▶ _Directives_:
• A. In the NFL draft commentary, why does Miami's second trade seem counter-productive at first?
• B. Transcribe the part of the NFL draft commentary that begins with the words containing "At first blush, the" and ends with "a first-round passer.".
• C. Extend the NFL draft commentary, picking up right after its final sentence.

[START Extracted text]

Last point about the Jets: It’s easy to say—if the Panthers come calling—that trading down from two to eight this year and picking up extra ones in ’22 and ’23 is a no-brainer. Easy, but perhaps painful, if Zach Wilson turns into a star, the quarterback the Jets have been seeking since the days of Willie Joe Namath. And isn’t that the tormenting part of the NFL draft?
8) I like Miami’s first trade, a lot. I believe I understand the second trade. The Miami owner, Stephen Ross, made it job one to get a long-term star quarterback when he took over the team in 2009. That was his mantra for years, and in 2012, he hoped that man would be Ryan Tannehill, picked eighth overall. It didn’t work out. So Miami kept scotch-taping the QB situation until 2020, when it entered the draft with the fifth, 18th and 26th picks in the first round. Miami would have loved to send a package to Cincinnati so the Dolphins could have picked Joe Burrow. The Bengals had no interest. So it came down to Tua Tagovailoa or Justin Herbert at number five, and Miami picked Tua. Looks like the wrong pick now, of course, but there’s time for a course-correction.
At first blush, the second trade seems counter-productive. After the first trade, Miami had two first-round picks in each of the next three drafts. With four top picks in ’22 and ’23, GM Chris Grier would have been in prime position—if Tagovailoa flames out this year—to make a big play for a first-round quarterback next year. But now Grier will likely have only San Francisco’s first-rounder next year, likely to come in the second half of the round, to barter with if the Dolphins again feel a need for a first-round passer.

[END Extracted text]
[START Listed records]

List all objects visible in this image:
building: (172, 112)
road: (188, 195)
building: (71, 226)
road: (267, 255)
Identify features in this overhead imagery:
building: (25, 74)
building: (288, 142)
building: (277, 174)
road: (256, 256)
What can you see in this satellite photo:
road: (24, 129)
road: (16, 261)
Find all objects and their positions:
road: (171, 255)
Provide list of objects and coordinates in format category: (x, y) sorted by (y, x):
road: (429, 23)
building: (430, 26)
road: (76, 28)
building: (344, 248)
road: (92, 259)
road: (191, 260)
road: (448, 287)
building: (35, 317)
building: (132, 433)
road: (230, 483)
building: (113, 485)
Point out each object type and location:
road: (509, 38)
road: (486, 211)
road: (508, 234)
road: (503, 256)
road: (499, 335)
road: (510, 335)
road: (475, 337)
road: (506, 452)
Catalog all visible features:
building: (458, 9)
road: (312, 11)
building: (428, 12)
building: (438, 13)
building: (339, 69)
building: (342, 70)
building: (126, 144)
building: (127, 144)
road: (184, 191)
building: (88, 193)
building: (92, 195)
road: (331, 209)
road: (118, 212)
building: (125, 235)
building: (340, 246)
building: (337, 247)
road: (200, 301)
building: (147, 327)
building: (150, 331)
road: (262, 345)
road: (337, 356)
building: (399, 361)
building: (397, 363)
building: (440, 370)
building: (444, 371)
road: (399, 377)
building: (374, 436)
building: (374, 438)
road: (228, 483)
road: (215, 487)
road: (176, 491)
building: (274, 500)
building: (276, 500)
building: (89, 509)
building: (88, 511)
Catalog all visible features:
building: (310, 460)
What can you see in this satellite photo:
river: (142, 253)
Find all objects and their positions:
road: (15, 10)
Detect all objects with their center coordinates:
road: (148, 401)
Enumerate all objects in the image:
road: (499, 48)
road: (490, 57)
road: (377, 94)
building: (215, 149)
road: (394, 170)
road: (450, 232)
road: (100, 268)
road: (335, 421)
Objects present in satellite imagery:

[END Listed records]

▶ _Results of the tasks_:
• A. After the first trade, Miami had two first-round picks in each of the next three drafts, so with four top picks in '22 and '23, GM Chris Grier would have been well placed to go after a first-round quarterback next year if Tagovailoa flames out. After the second trade, Grier will likely have only San Francisco's first-rounder next year to barter with, and that pick will probably fall in the second half of the round.

• B.
At first blush, the second trade seems counter-productive. After the first trade, Miami had two first-round picks in each of the next three drafts. With four top picks in ’22 and ’23, GM Chris Grier would have been in prime position—if Tagovailoa flames out this year—to make a big play for a first-round quarterback next year. But now Grier will likely have only San Francisco’s first-rounder next year, likely to come in the second half of the round, to barter with if the Dolphins again feel a need for a first-round passer.

• C.
Regarding the logic of the second trade: It has to come down to one thing. Miami had to have wanted certainty that it could nab one of the four great pass-catchers in this draft—tight end Kyle Pitts or wideouts J’Marr Chase, Jaylen Waddle or DeVonta Smith. That’s possible at 12. That’s certain at six. And knowing how smart a personnel guy Chris Grier is, it would not surprise me now, knowing he was in position to get a great receiver, if he tried to move one of his wideouts—maybe even DeVante Parker (just 12.6 yards per catch last year, and now 28)—if the compensation was right.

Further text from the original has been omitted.